WHAT YOU ARE ASKED TO DO: Print the data below line for line, with no changes.
## BEGIN PROVIDED DATA
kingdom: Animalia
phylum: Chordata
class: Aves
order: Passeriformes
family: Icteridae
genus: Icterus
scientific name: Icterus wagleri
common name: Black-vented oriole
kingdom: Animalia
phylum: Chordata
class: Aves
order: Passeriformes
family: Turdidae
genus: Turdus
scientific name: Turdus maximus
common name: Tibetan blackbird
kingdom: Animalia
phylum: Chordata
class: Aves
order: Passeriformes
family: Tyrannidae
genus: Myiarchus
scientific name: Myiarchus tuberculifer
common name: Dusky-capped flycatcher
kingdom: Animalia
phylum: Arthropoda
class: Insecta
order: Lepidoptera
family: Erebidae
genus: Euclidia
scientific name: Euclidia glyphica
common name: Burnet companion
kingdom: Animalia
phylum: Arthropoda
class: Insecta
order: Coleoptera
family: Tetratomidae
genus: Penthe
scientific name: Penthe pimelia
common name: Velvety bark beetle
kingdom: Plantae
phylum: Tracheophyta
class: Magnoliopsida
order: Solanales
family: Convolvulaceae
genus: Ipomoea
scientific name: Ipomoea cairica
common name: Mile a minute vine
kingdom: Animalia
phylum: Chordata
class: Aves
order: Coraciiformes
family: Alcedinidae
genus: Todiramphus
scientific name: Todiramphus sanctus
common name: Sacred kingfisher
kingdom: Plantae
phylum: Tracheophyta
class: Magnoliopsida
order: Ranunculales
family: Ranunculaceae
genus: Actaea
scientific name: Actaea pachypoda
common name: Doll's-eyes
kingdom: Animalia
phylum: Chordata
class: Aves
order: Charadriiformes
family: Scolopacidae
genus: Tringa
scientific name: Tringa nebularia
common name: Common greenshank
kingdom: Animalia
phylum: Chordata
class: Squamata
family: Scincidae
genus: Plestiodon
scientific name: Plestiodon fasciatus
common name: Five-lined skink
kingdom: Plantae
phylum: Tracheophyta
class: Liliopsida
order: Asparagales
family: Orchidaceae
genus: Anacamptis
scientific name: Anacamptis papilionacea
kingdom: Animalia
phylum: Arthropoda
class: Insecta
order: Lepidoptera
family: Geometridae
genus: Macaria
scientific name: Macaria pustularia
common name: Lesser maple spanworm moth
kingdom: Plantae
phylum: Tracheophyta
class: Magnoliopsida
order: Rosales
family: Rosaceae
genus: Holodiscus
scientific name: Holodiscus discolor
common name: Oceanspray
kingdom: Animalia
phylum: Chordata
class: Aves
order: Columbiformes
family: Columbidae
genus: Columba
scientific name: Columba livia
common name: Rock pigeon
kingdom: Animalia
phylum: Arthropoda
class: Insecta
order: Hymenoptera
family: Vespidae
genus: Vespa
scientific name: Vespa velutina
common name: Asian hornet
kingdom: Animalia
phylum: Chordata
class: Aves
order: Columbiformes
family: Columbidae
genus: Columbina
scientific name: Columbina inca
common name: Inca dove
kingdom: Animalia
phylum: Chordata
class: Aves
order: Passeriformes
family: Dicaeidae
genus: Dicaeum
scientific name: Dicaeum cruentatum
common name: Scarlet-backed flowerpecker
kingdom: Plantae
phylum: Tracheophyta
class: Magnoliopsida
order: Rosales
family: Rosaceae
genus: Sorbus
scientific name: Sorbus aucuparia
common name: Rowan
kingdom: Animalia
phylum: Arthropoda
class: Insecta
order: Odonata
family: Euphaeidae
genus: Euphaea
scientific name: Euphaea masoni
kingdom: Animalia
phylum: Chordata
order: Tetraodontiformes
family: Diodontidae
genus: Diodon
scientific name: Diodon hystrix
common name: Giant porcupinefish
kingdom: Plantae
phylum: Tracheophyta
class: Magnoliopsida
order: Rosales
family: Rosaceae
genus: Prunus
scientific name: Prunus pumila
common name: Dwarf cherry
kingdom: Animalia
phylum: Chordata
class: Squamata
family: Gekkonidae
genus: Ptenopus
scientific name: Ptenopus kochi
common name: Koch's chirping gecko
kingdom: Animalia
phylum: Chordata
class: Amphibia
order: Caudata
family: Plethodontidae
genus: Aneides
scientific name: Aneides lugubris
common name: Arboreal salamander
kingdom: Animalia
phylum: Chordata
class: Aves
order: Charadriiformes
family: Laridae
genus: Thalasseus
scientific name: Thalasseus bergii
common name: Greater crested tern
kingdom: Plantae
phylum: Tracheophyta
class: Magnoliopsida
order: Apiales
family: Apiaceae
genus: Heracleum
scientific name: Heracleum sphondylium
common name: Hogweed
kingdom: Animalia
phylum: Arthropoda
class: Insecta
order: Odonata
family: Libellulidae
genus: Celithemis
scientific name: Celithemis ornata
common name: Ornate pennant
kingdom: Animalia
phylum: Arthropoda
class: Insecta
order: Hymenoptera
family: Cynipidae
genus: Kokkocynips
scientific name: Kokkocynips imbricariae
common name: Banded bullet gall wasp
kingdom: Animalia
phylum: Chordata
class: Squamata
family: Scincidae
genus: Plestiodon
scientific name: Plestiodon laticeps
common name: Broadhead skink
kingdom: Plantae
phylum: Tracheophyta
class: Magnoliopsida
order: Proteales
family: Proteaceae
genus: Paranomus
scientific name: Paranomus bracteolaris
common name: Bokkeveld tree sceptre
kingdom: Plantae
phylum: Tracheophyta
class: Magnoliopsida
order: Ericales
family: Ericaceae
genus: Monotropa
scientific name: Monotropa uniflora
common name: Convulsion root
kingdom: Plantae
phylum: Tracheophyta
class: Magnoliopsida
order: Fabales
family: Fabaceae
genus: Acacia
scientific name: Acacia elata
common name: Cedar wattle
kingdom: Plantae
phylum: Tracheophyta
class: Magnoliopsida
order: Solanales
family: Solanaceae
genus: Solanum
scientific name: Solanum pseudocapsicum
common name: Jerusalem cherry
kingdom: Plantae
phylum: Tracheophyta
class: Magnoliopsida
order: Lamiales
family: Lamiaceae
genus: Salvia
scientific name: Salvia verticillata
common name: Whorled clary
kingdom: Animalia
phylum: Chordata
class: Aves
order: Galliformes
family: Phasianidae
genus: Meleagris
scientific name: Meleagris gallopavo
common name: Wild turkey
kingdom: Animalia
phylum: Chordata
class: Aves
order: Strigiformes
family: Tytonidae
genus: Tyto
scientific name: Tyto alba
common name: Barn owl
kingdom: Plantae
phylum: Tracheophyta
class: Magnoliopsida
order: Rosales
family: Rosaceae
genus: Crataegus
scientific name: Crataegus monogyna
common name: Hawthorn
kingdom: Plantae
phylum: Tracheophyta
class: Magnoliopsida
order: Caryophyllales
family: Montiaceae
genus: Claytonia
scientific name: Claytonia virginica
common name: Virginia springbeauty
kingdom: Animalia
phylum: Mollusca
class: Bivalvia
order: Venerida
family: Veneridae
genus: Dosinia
## END PROVIDED DATA
TASK RESPONSE:
kingdom: Animalia
phylum: Chordata
class: Aves
order: Passeriformes
family: Icteridae
genus: Icterus
scientific name: Icterus wagleri
common name: Black-vented oriole
kingdom: Animalia
phylum: Chordata
class: Aves
order: Passeriformes
family: Turdidae
genus: Turdus
scientific name: Turdus maximus
common name: Tibetan blackbird
kingdom: Animalia
phylum: Chordata
class: Aves
order: Passeriformes
family: Tyrannidae
genus: Myiarchus
scientific name: Myiarchus tuberculifer
common name: Dusky-capped flycatcher
kingdom: Animalia
phylum: Arthropoda
class: Insecta
order: Lepidoptera
family: Erebidae
genus: Euclidia
scientific name: Euclidia glyphica
common name: Burnet companion
kingdom: Animalia
phylum: Arthropoda
class: Insecta
order: Coleoptera
family: Tetratomidae
genus: Penthe
scientific name: Penthe pimelia
common name: Velvety bark beetle
kingdom: Plantae
phylum: Tracheophyta
class: Magnoliopsida
order: Solanales
family: Convolvulaceae
genus: Ipomoea
scientific name: Ipomoea cairica
common name: Mile a minute vine
kingdom: Animalia
phylum: Chordata
class: Aves
order: Coraciiformes
family: Alcedinidae
genus: Todiramphus
scientific name: Todiramphus sanctus
common name: Sacred kingfisher
kingdom: Plantae
phylum: Tracheophyta
class: Magnoliopsida
order: Ranunculales
family: Ranunculaceae
genus: Actaea
scientific name: Actaea pachypoda
common name: Doll's-eyes
kingdom: Animalia
phylum: Chordata
class: Aves
order: Charadriiformes
family: Scolopacidae
genus: Tringa
scientific name: Tringa nebularia
common name: Common greenshank
kingdom: Animalia
phylum: Chordata
class: Squamata
family: Scincidae
genus: Plestiodon
scientific name: Plestiodon fasciatus
common name: Five-lined skink
kingdom: Plantae
phylum: Tracheophyta
class: Liliopsida
order: Asparagales
family: Orchidaceae
genus: Anacamptis
scientific name: Anacamptis papilionacea
kingdom: Animalia
phylum: Arthropoda
class: Insecta
order: Lepidoptera
family: Geometridae
genus: Macaria
scientific name: Macaria pustularia
common name: Lesser maple spanworm moth
kingdom: Plantae
phylum: Tracheophyta
class: Magnoliopsida
order: Rosales
family: Rosaceae
genus: Holodiscus
scientific name: Holodiscus discolor
common name: Oceanspray
kingdom: Animalia
phylum: Chordata
class: Aves
order: Columbiformes
family: Columbidae
genus: Columba
scientific name: Columba livia
common name: Rock pigeon
kingdom: Animalia
phylum: Arthropoda
class: Insecta
order: Hymenoptera
family: Vespidae
genus: Vespa
scientific name: Vespa velutina
common name: Asian hornet
kingdom: Animalia
phylum: Chordata
class: Aves
order: Columbiformes
family: Columbidae
genus: Columbina
scientific name: Columbina inca
common name: Inca dove
kingdom: Animalia
phylum: Chordata
class: Aves
order: Passeriformes
family: Dicaeidae
genus: Dicaeum
scientific name: Dicaeum cruentatum
common name: Scarlet-backed flowerpecker
kingdom: Plantae
phylum: Tracheophyta
class: Magnoliopsida
order: Rosales
family: Rosaceae
genus: Sorbus
scientific name: Sorbus aucuparia
common name: Rowan
kingdom: Animalia
phylum: Arthropoda
class: Insecta
order: Odonata
family: Euphaeidae
genus: Euphaea
scientific name: Euphaea masoni
kingdom: Animalia
phylum: Chordata
order: Tetraodontiformes
family: Diodontidae
genus: Diodon
scientific name: Diodon hystrix
common name: Giant porcupinefish
kingdom: Plantae
phylum: Tracheophyta
class: Magnoliopsida
order: Rosales
family: Rosaceae
genus: Prunus
scientific name: Prunus pumila
common name: Dwarf cherry
kingdom: Animalia
phylum: Chordata
class: Squamata
family: Gekkonidae
genus: Ptenopus
scientific name: Ptenopus kochi
common name: Koch's chirping gecko
kingdom: Animalia
phylum: Chordata
class: Amphibia
order: Caudata
family: Plethodontidae
genus: Aneides
scientific name: Aneides lugubris
common name: Arboreal salamander
kingdom: Animalia
phylum: Chordata
class: Aves
order: Charadriiformes
family: Laridae
genus: Thalasseus
scientific name: Thalasseus bergii
common name: Greater crested tern
kingdom: Plantae
phylum: Tracheophyta
class: Magnoliopsida
order: Apiales
family: Apiaceae
genus: Heracleum
scientific name: Heracleum sphondylium
common name: Hogweed
kingdom: Animalia
phylum: Arthropoda
class: Insecta
order: Odonata
family: Libellulidae
genus: Celithemis
scientific name: Celithemis ornata
common name: Ornate pennant
kingdom: Animalia
phylum: Arthropoda
class: Insecta
order: Hymenoptera
family: Cynipidae
genus: Kokkocynips
scientific name: Kokkocynips imbricariae
common name: Banded bullet gall wasp
kingdom: Animalia
phylum: Chordata
class: Squamata
family: Scincidae
genus: Plestiodon
scientific name: Plestiodon laticeps
common name: Broadhead skink
kingdom: Plantae
phylum: Tracheophyta
class: Magnoliopsida
order: Proteales
family: Proteaceae
genus: Paranomus
scientific name: Paranomus bracteolaris
common name: Bokkeveld tree sceptre
kingdom: Plantae
phylum: Tracheophyta
class: Magnoliopsida
order: Ericales
family: Ericaceae
genus: Monotropa
scientific name: Monotropa uniflora
common name: Convulsion root
kingdom: Plantae
phylum: Tracheophyta
class: Magnoliopsida
order: Fabales
family: Fabaceae
genus: Acacia
scientific name: Acacia elata
common name: Cedar wattle
kingdom: Plantae
phylum: Tracheophyta
class: Magnoliopsida
order: Solanales
family: Solanaceae
genus: Solanum
scientific name: Solanum pseudocapsicum
common name: Jerusalem cherry
kingdom: Plantae
phylum: Tracheophyta
class: Magnoliopsida
order: Lamiales
family: Lamiaceae
genus: Salvia
scientific name: Salvia verticillata
common name: Whorled clary
kingdom: Animalia
phylum: Chordata
class: Aves
order: Galliformes
family: Phasianidae
genus: Meleagris
scientific name: Meleagris gallopavo
common name: Wild turkey
kingdom: Animalia
phylum: Chordata
class: Aves
order: Strigiformes
family: Tytonidae
genus: Tyto
scientific name: Tyto alba
common name: Barn owl
kingdom: Plantae
phylum: Tracheophyta
class: Magnoliopsida
order: Rosales
family: Rosaceae
genus: Crataegus
scientific name: Crataegus monogyna
common name: Hawthorn
kingdom: Plantae
phylum: Tracheophyta
class: Magnoliopsida
order: Caryophyllales
family: Montiaceae
genus: Claytonia
scientific name: Claytonia virginica
common name: Virginia springbeauty
kingdom: Animalia
phylum: Mollusca
class: Bivalvia
order: Venerida
family: Veneridae
genus: Dosinia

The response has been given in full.